For reflexive first saccades from the brow itself, the saccade path measures were small with large variability, yet for angry faces, these values indicated a tendency for the direction of those saccades to be more towards the left cheek than the mouth and right cheek and more towards the mouth than the right cheek. This is reminiscent of Atkinson and Smithson’s [1] finding of a bias towards the left and center of the face for downward saccades from the brow for angry, fearful, happy and neutral faces in their Experiment 1 and for angry and (less clearly) for fearful faces, but not for surprised or neutral faces, in their Experiment 2. For fearful faces in the present experiment, we found that there was a tendency for the saccades to be more in the direction of all 3 lower-face features than of the right (but not left) eye.

The other main notable findings from the saccade path analyses was that reflexive first saccades from the right cheek of fearful and surprised faces were directed more strongly towards the mouth than towards all other target locations. Although this might in part reflect a tendency for those saccades to target the closest facial feature to the fixated location, it is also consistent with the hypothesis that emotion-informative facial features–in this case, the mouth–attract saccades.

Experiment 2

In Experiment 2a we aimed to address the same research questions as for Experiment 1, this time using a different combination of facial expressions. Those questions were: (1) Does a single fixation on an emotion-distinguishing facial feature enhance emotion-recognition accuracy? (2) Do reflexive first saccades from initial fixation on the face target emotion-distinguishing features? We replicated Experiment 1 using a new combination of facial expressions–angry, fearful, surprised and disgusted (replacing sad)–for two reasons. First, we wanted to replicate our results relating to anger, fear and surprise in the context of a different combination of emotions. Second, we wanted to test whether enforcing fixation on the mouth would enhance the recognition of disgust and whether reflexive saccades are more strongly directed to the mouth of disgusted faces, given previous research indicating that mid-to-high spatial frequency information at the mouth and the neighbouring wrinkled nose region is informative for the recognition of disgust [14–17]. Furthermore, previous research also suggests that observers spend more time looking at the mouth regions of disgusted facial expressions (more specifically, the upper lip in [40]). Previous research also suggests high confusion rates between disgust and anger, especially disgusted expressions being misclassified as angry [53–57]. Jack et al. [56] found that the resolution of this misclassification occurs when the upper lip raiser action unit is activated in the expression dynamics. Therefore, we hypothesized higher emotion recognition accuracy for disgusted faces and reduced misclassifications when the mouth is foveated.
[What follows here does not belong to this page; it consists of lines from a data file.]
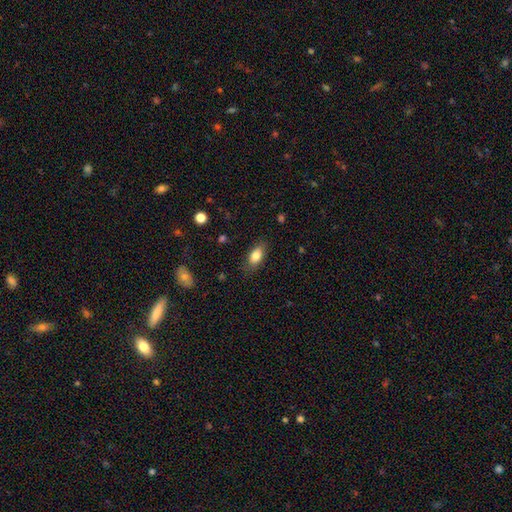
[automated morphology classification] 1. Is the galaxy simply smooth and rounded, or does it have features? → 80% smooth, 12% featured or disk, 8% star or artifact.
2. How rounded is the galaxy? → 87% in between, 7% cigar-shaped, 7% round.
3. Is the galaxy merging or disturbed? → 81% none, 15% minor disturbance, 4% major disturbance, 1% merger.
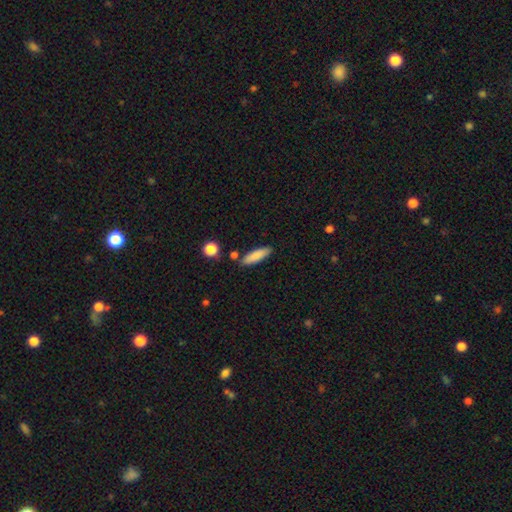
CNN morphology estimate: The model was most divided on "how rounded": cigar-shaped: 57%, in between: 41%, round: 2%. More confident: smooth or featured — smooth (85%); merging — none (82%).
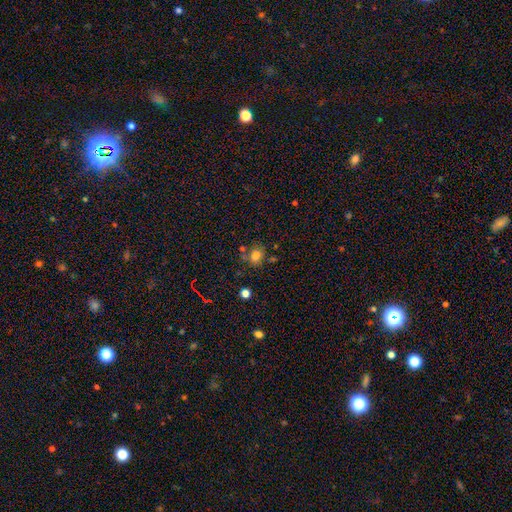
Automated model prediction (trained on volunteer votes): The model was most divided on "how rounded": round: 58%, in between: 41%, cigar-shaped: 1%. More confident: smooth or featured — smooth (77%); merging — none (64%).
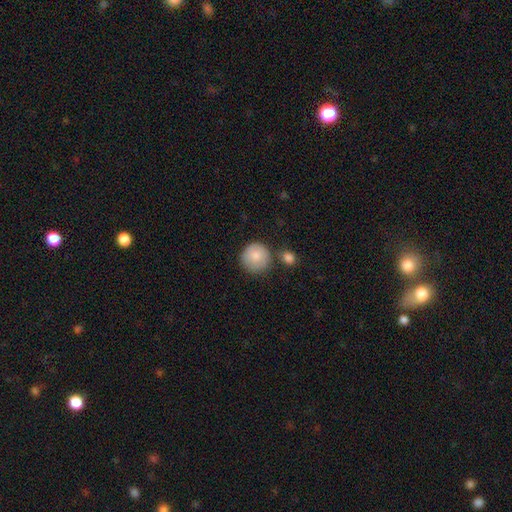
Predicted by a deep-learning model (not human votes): Overall: smooth (84%). How rounded: round (94%). Merging: none (72%).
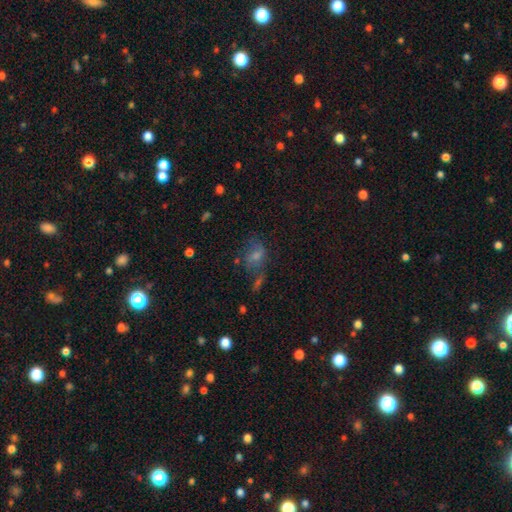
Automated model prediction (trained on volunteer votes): A smooth galaxy with no disk features (50%). Merging: none (39%).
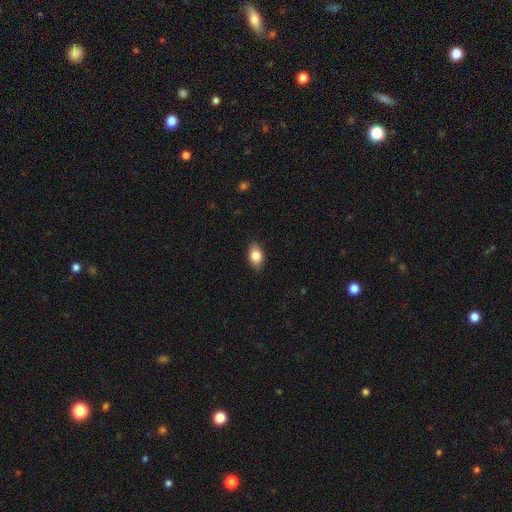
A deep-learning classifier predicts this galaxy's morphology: This is clearly a smooth galaxy (82%). How rounded: clearly in between (85%). Merging: clearly none (84%).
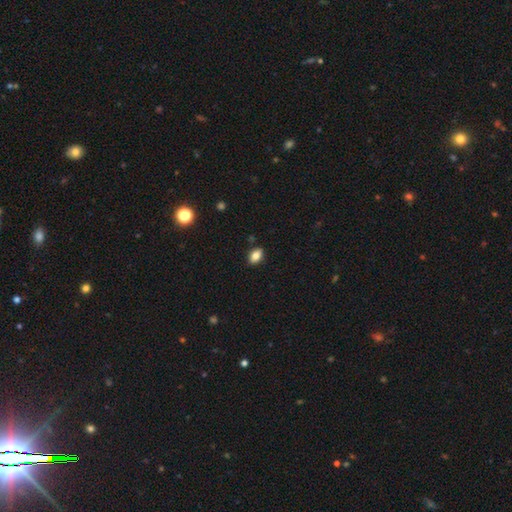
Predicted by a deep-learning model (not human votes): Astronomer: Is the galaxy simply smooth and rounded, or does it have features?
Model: smooth — 82%.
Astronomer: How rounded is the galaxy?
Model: in between — 85%.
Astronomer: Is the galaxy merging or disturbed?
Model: none — 87%.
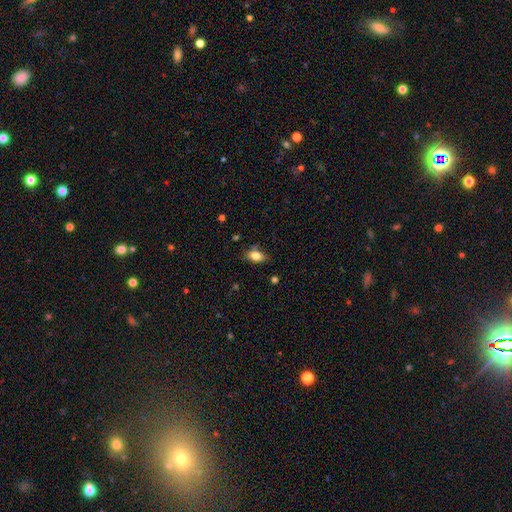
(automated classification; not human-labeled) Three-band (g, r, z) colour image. It shows a smooth galaxy with no disk features (80%) that is in between round and cigar-shaped (86%). Merging: none (75%).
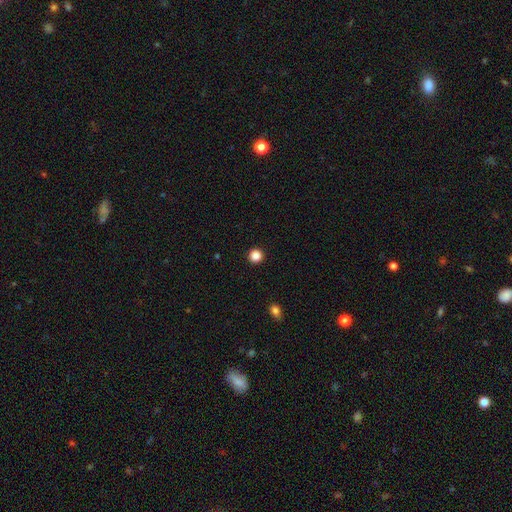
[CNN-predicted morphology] A smooth galaxy with no disk features (87%) that is round (96%).

Vote fractions:
- Smooth or featured? smooth: 87% / star or artifact: 11% / featured or disk: 2%
- How rounded? round: 96% / in between: 3% / cigar-shaped: 1%
- Merging? none: 94% / minor disturbance: 4% / major disturbance: 1% / merger: 1%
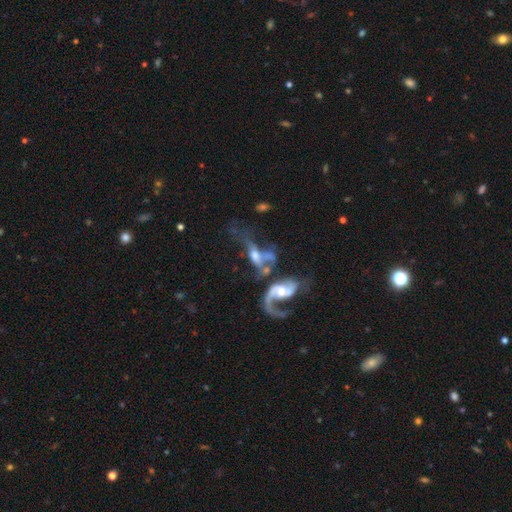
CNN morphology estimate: This appears to be a featured or disk galaxy (71%) with no bar (58%), spiral arms (73%) and a moderate central bulge (54%). Merging: merger (60%).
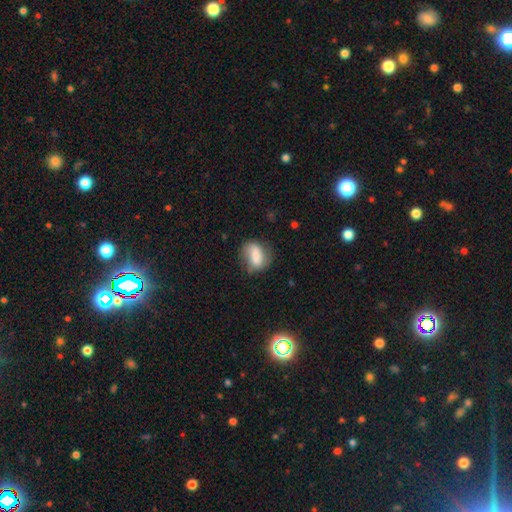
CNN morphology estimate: This appears to be a smooth galaxy with no disk features (68%) that is in between round and cigar-shaped (71%). Merging: none (58%).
In Experiment 2b we addressed two additional research questions: (3) Do observers, when required to classify facially expressed emotions, spend more time fixating the emotion-distinguishing facial features compared to less informative features? (4) Is the time spent fixating the emotion-distinguishing facial features related to accuracy in classifying the relevant emotion? Experiment 2b was the same as Experiment 2a with the principal exception that the face stimuli were displayed for considerably longer (5 s rather than 82 ms), thus allowing the participants to freely view the faces.